Job:
Copy every line in the records below that contains the word "format".

###

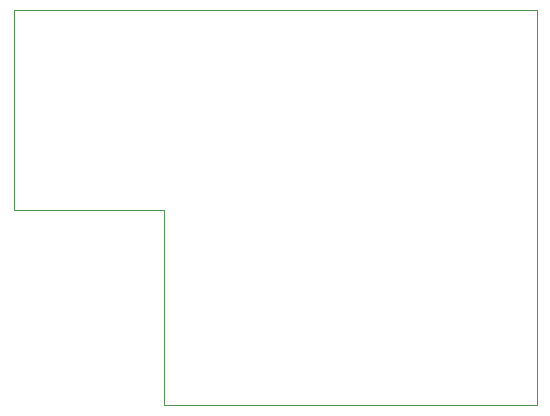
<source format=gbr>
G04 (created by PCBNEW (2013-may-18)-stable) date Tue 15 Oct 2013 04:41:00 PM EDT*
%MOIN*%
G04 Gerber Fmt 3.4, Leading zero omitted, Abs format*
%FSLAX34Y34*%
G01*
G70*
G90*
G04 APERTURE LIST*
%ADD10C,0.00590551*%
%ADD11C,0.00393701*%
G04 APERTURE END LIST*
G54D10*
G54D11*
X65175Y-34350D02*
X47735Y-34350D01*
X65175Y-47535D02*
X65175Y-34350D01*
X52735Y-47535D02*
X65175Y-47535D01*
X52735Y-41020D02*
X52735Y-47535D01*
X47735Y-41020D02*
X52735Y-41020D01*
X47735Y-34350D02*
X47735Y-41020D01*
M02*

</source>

###

Answer for the task:
<source format=gbr>
G04 Gerber Fmt 3.4, Leading zero omitted, Abs format*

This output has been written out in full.